## PROBLEM TO WORK ON
Word for word, please restate the line containing "Jederzeit kündigen." and all the lines that follow it to the end of the data.

## MATERIAL PROVIDED
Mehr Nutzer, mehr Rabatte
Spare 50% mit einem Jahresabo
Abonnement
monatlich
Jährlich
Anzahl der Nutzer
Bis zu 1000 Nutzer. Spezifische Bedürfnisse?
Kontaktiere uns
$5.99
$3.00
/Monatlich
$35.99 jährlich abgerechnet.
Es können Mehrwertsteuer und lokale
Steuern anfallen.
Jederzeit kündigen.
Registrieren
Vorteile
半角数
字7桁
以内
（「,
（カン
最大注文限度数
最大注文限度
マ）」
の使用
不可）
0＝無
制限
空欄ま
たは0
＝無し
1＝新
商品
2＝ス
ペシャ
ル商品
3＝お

## RESPONSE
Jederzeit kündigen.
Registrieren
Vorteile
半角数
字7桁
以内
（「,
（カン
最大注文限度数
最大注文限度
マ）」
の使用
不可）
0＝無
制限
空欄ま
たは0
＝無し
1＝新
商品
2＝ス
ペシャ
ル商品
3＝お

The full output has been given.